§ **抽出テキスト**
────
映画のワンシーンのように…若松監督 拍手でお別れ

[ 2012年10月25日 06:00 ]

出棺の際、拍手で故人を見送る佐野史郎(左端)、井浦新(右端)ら参列者

 12日に都内で交通事故に遭い、17日に多発外傷のため76歳で亡くなった映画監督の若松孝二(わかまつ・こうじ、本名伊藤孝=いとう・たかし)さんの葬儀・告別式が24日、東京都港区の青山葬儀所で営まれた。井浦新(38)、寺島しのぶ(39)ら作品に出演した“若松組”の俳優ら約600人が参列。井浦は「最後の別れになるとは」と涙。寺島は「かけがえのない時間でした」としのんだ。出棺は参列者が拍手で送った。

 反骨の映画監督の幕切れは盛大な拍手だった。出棺は遺族の意向で、監督が気に入っていたギリシャの巨匠アンゲロプロス(故人)の映画「旅芸人の記録」のシーンのように、参列者が拍手で送った。若松監督が生前、息子のようにかわいがっていた井浦も、10年公開の映画「キャタピラー」で主演してベルリン国際映画祭で最優秀女優賞を受賞した寺島も懸命に手を叩き続けた。

 弔辞では、井浦がメモなど持たず、監督のトレードマークだったサングラス姿の遺影の前に立ち、約15分も語りかけた。

 事故が起きる直前の今月12日夜に東京・新宿のそば店で食事。「監督をタクシーに乗せて、見送った背中が最後の別れになるとは考えもしませんでした。見送った数分後に事故に遭われ、痛かったでしょう」。こらえられずに涙で声を詰まらせた。
────
§ **提供データ**
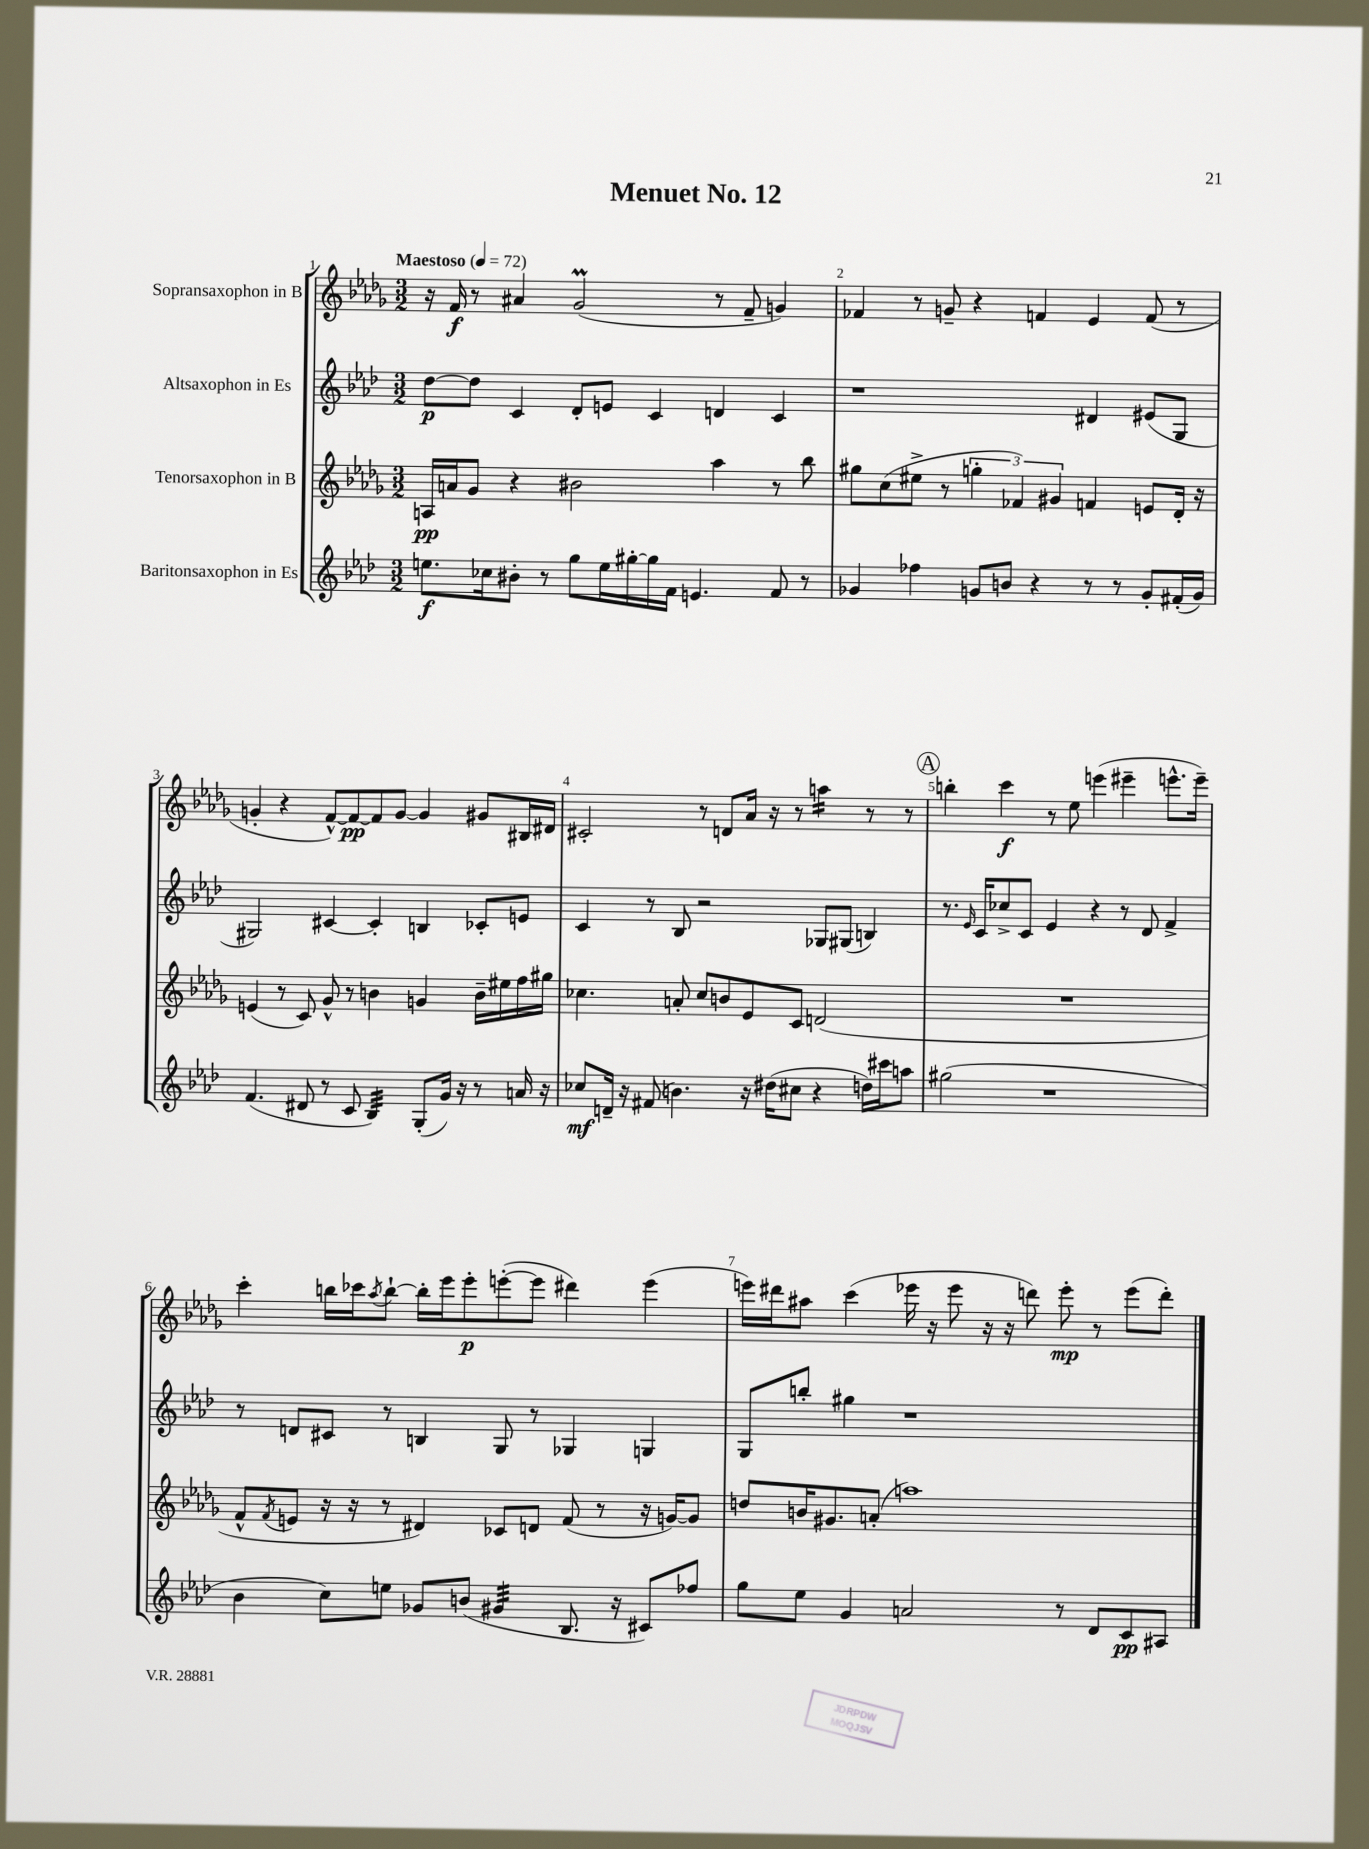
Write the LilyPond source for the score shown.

\header { title = "Menuet No. 12" }
<<
\new StaffGroup <<
\new Staff = "s0" \with { instrumentName = "Sopransaxophon in B" } {
    \clef treble \key des \major \numericTimeSignature \time 3/2 \tempo "Maestoso" 4 = 72
    r16 f'16\f r8 ais'4 ges'2\prall( r8 f'8-- g'4) |
    fes'4 r8 g'8-- r4 f'4 ees'4 f'8( r8 |
    g'4-. r4 f'8~-^) f'8~\pp f'8 g'8~ g'4 gis'8 bis16 dis'16 |
    cis'2-. r8 d'8 aes'16 r16 r8 a''4:16 r8 r8 |
    \mark \markup { \circle "A" } b''4-. c'''4\f r8 ees''8 e'''4( eis'''4-- e'''8.-^ e'''16--) |
    c'''4-. b''16 ces'''16 \acciaccatura { aes''8 } b''8~-! b''16-. ees'''16 ees'''8-.\p e'''8~-.( e'''8 dis'''4) e'''4( |
    e'''16) dis'''16 ais''8 c'''4( ees'''16 r16 ees'''8 r16 r16 d'''8) ees'''8-.\mp r8 ees'''8( d'''8-.) \bar "|." |
}
\new Staff = "s1" \with { instrumentName = "Altsaxophon in Es" } {
    \clef treble \key aes \major \numericTimeSignature \time 3/2
    des''8~\p des''8 c'4 des'8-. e'8 c'4 d'4 c'4 |
    r1 dis'4 eis'8( g8 |
    gis2) cis'4~ cis'4-. b4 ces'8-. e'8 |
    c'4 r8 bes8 r2 ges8 gis8( b4) |
    \mark \markup { \circle "A" } r8. \grace { ees'16 } c'16 ces''8-> c'8 ees'4 r4 r8 des'8 f'4-> |
    r8 d'8 cis'8 r8 b4 g8 r8 ges4 g4 |
    g8 b''8-. gis''4 r1 \bar "|." |
}
\new Staff = "s2" \with { instrumentName = "Tenorsaxophon in B" } {
    \clef treble \key des \major \numericTimeSignature \time 3/2
    a16\pp a'16 ges'8 r4 bis'2 aes''4 r8 bes''8 |
    gis''8 c''8( eis''8-> r8 \tuplet 3/2 { g''4-. fes'4) gis'4 } f'4 e'8 des'16-. r16 |
    e'4( r8 c'8) ges'8-^ r8 b'4 g'4 b'16-- eis''16 f''16 gis''16 |
    ces''4. a'8-. ces''8 b'8 ees'8 c'8 d'2( |
    \mark \markup { \circle "A" } R1. |
    f'8-^ \acciaccatura { f'8 } e'8 r16 r16 r8 dis'4) ces'8 d'8 f'8( r8 r16 g'16~) g'8 |
    d''8 b'16 gis'8. a'8-.( a''1) \bar "|." |
}
\new Staff = "s3" \with { instrumentName = "Baritonsaxophon in Es" } {
    \clef treble \key aes \major \numericTimeSignature \time 3/2
    e''8.\f ces''16 bis'8-. r8 g''8 e''16 gis''16~-. gis''16 f'16 e'4. f'8 r8 |
    ges'4 fes''4 g'8 b'8 r4 r8 r8 g'8-. fis'16-.( g'16) |
    f'4.( dis'8 r8 c'8 bes4:32) g8-.( g'16) r16 r8 a'16 r16 |
    ces''8\mf d'16-- r16 fis'8( b'4.) r16 dis''16( cis''8 r4 d''16) cis'''16 a''8 |
    \mark \markup { \circle "A" } gis''2( r1 |
    bes'4 c''8) e''8 ges'8 b'8( gis'4:32 bes8. r16 cis'8) fes''8 |
    g''8 ees''8 g'4 a'2 r8 des'8 c'8\pp ais8 \bar "|." |
}
>>
>>
\layout { \context { \Score \override BarNumber.break-visibility = ##(#f #t #t) barNumberVisibility = #all-bar-numbers-visible } }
────
上にある若松孝二監督の葬儀・告別式の記事を、最後の文の後から書き継ぐこと。

§ **解答**
 6年前、監督に“若松組入り”を直訴する電話をしてから始まった付き合い。08年の「実録・連合赤軍 あさま山荘への道程」以来、今年6月に公開された主演作「11・25自決の日 三島由紀夫と若者たち」、遺作の「千年の愉楽」(来春公開)など、最近では常連として5作品に出演。監督と俳優としてだけではなく、プライベートでも気が合った。

 そして突然のお別れ。「監督はいつも周りに心の準備をさせてくれない」と嘆いた後、「監督が一番大切にされていた“心”という言葉をしっかりと抱きしめ、前進します」と誓った。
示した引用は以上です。